This invention relates generally to magnetic resonance imaging (MRI), and more particularly the invention relates to the correction of spatial distortion in magnetic resonance images due to magnetic susceptibility variations in an object being imaged.
Magnetic resonance imaging (MRI), is a non-destructive method for the analysis of materials and represents a new approach to medical imaging. It is generally non-invasive and does not involve ionizing radiation. In very general terms, nuclear magnetic moments are excited at specific spin precession frequencies which are proportional to the local magnetic field. The radio-frequency signals resulting from the precession of these spins are received using pickup coils. By manipulating the magnetic fields, an array of signals is provided representing different regions of the volume. These are combined to produce a volumetric image of the nuclear spin density of the body.
The term "stereotaxis" refers to a collection of neurosurgical techniques that apply simple geometric relationships to radiological studies thereby facilitating the treatment of certain disorders of the brain with great accuracy. Over the past decade computed tomography (CT) has been the primary mode of target localization in stereotaxic surgery. However with the advent of the high resolution, high SNR, fast MR scanners, MR is more frequently applied to stereotaxic surgery because of its superior soft-tissue contrast.

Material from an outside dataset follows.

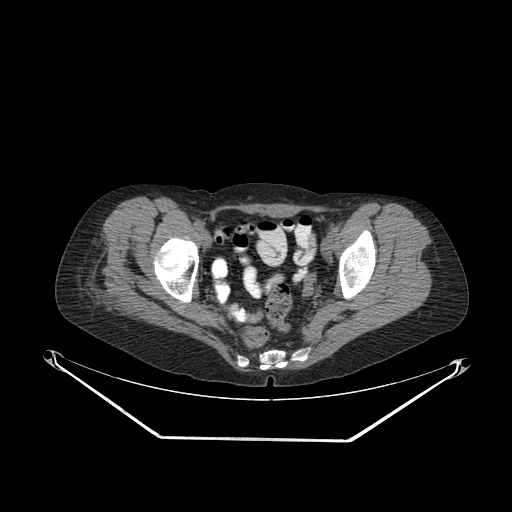
CT of an extremity soft-tissue mass (from a PET/CT study), one axial slice; slice 57 of 267 in the series (ordered by position); reconstruction kernel SOFT; 140 kVp; soft-tissue window (W 400 / L 40 HU); 3.75 mm slice thickness; 512 × 512 image matrix, field of view 500 × 500 mm. Female patient. From the clinical record (not read from this slice): histological type: epithelioid sarcoma with vascular differentiation; site of the primary tumour: right buttock.
Annotated regions visible in this slice (expert contour drawn on MRI and transferred to this co-registered scan by the dataset authors):
- gross tumour volume (mass): box from (x=84, y=283) to (x=122, y=291) px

Although Magnetic Resonance Imaging has proved to be useful in diagnostic radiology, it has yet to prove its utility in therapy for two major reasons. First, the geometric distortion associated with MR registration is quite significant. Second, present MR techniques are excellent in imaging soft-tissue and fat regions; but fail to image bony areas. In planning some surgical cases, the lack of bony detail in MR images is a disadvantage. Thus CT and MR provide useful information complementary to each other. As a result, there have been many attempts to combine the two modalities. Most efforts in multimodal image merging including MR have ignored the geometric distortion inherent to MR.
Misregistration due to magnetic susceptibility differences is by far the most complex source of error. It is dependent on both the material present in the imaging volume and the shapes of the structures being imaged. Usually such structures consist of inhomogeneous and anisotropic material. Although there have been recent attempts to characterize the fields inside the head by finite element analysis of Maxwell's equations, in general it is difficult to predict the amount of distortion accurately using such schemes. The magnetic properties of the human body are difficult to estimate and vary considerably depending on the factors such as the water content. Cho et al., "The Total Inhomogeneity Correction Including Chemical Shift and Susceptibility by View Angle Tilting," Medical Physics, Vol. 15, Jan./Feb. 1988, have proposed a clever method to correct the susceptibility distortion using view angle tilting by adding a compensation gradient. In practice however, difficulties arise due to bandwidth limitations of the gradient amplifiers. In addition, Chang and Fitzpatrick, "Geometric Image Transformation to Compensate for MRI Distortions," SPIE Medical Imaging: Image Processing, Vol. 1233, pp. 116-127, 1990, have presented a differential equation approach to correction of MRdistortion with the assumption of C.degree. continuity in the image profile.